Young people aged 15 to 24 are particularly vulnerable to HIV infection. There are an estimated 40 million children in Latin America who live and work on the street, many of whom engage in “survival sex” to secure food, clothing and shelter. Sex tourism is a rising problem in the region, and local governments are doing little to protect these children, who are increasingly vulnerable to HIV infection.
The Caribbean has the world’s second-highest prevalence of HIV/AIDS. Among people aged 15–44, AIDS has become the leading cause of death. The worst affected country is Haiti, where more than one in 20 people age 15 to 49 are infected. Of the 280,000 people living with HIV/AIDS in Haiti, over 6 percent are children under the age of 15. HIV transmission in the Caribbean is occurring largely through heterosexual intercourse, although sex between men, which is heavily stigmatized, and in some places illegal, remains a significant—but still neglected—aspect of the epidemics.
Although the overall number of orphans across Latin America and the Caribbean declined between 1990 and 2003, the number has increased in countries most affected by AIDS. An estimated one child in six is an orphan in Haiti, while 9 per cent of children are orphans in Guyana.

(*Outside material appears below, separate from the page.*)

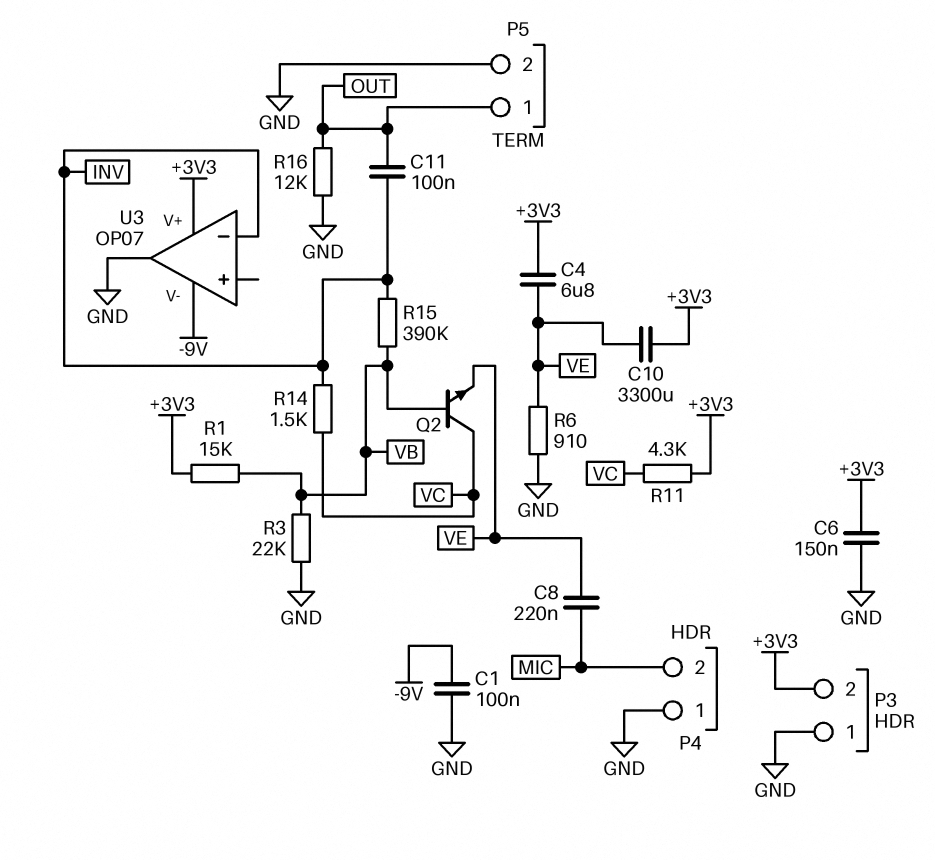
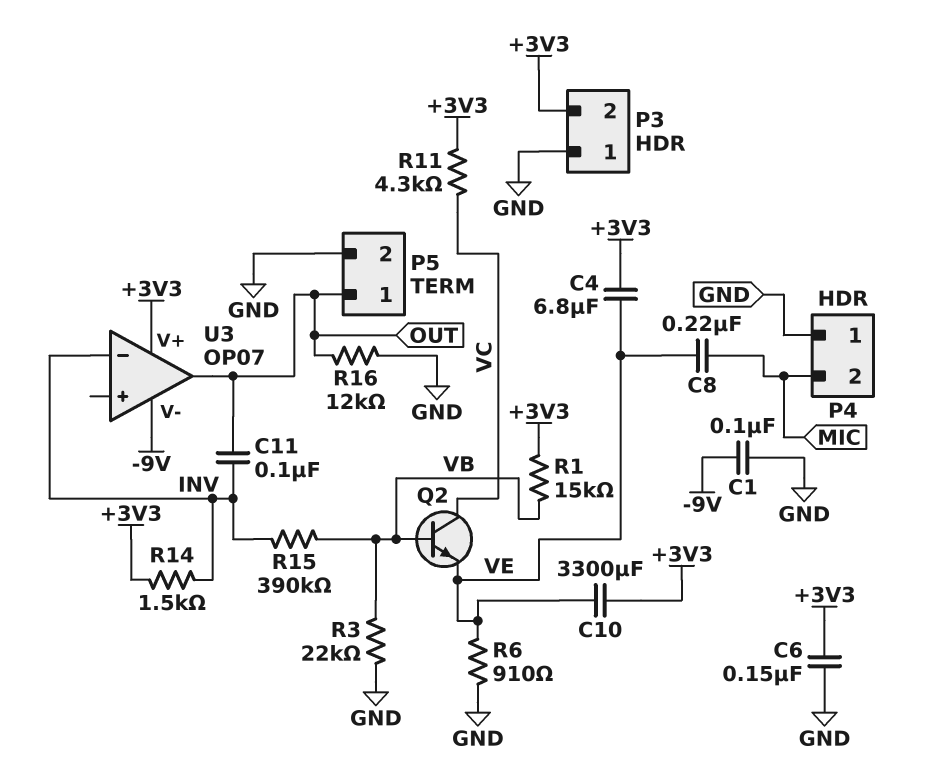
R14: 1.5k (INV, VC) -> 1.5k (+3V3, INV)
U3 pin out: GND -> OUT

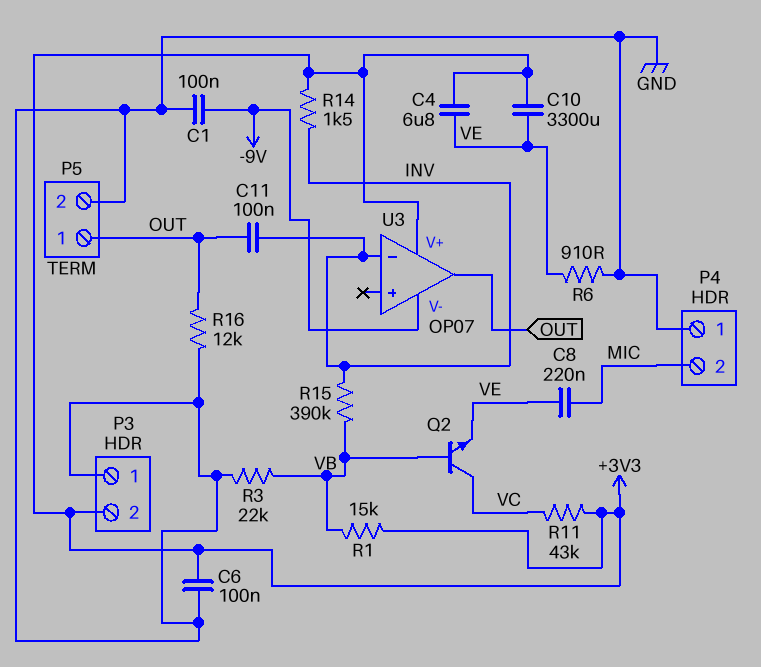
C6: 150nF (+3V3, GND) -> 100nF (+3V3, GND)
R11: 4.3k (+3V3, VC) -> 43k (+3V3, VC)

Eastern Europe and Central Asia In Eastern Europe and Central Asia the number of people living with HIV has risen dramatically in just a few years. Strikingly, more than 80% of reported HIV infections are among people under the age of 30. Estonia, Latvia, the Russian Federation and Ukraine are the worst-affected countries, but HIV also continues to spread in Belarus, Kazakhstan and Moldova. The growing epidemic in this region is largely fueled by intravenous drug use. But in some countries sexual transmission is becoming increasingly common, especially among injecting drug users and their partners. In Russia, women account for an increasing share of newly diagnosed cases of HIV – up from one in four in 2001 to just one in three two years later in 2003.
High-income countries Unlike the situation in other regions, the great majority of people living with HIV in high-income countries who need antiretroviral therapy have access to it, so they are staying healthy and surviving longer than infected people elsewhere.
According to UNAIDS 2004 Report on the Global AIDS Epidemic, infections are on the rise in the United States and Western Europe. In the US, an estimated 950,000 people were living with HIV in 2003 – up from 900,000 in 2001. Half of all new infections in recent years have been among African Americans. In Western Europe, 580,000 people were living with HIV in 2003 compared to 540,000 in 2001.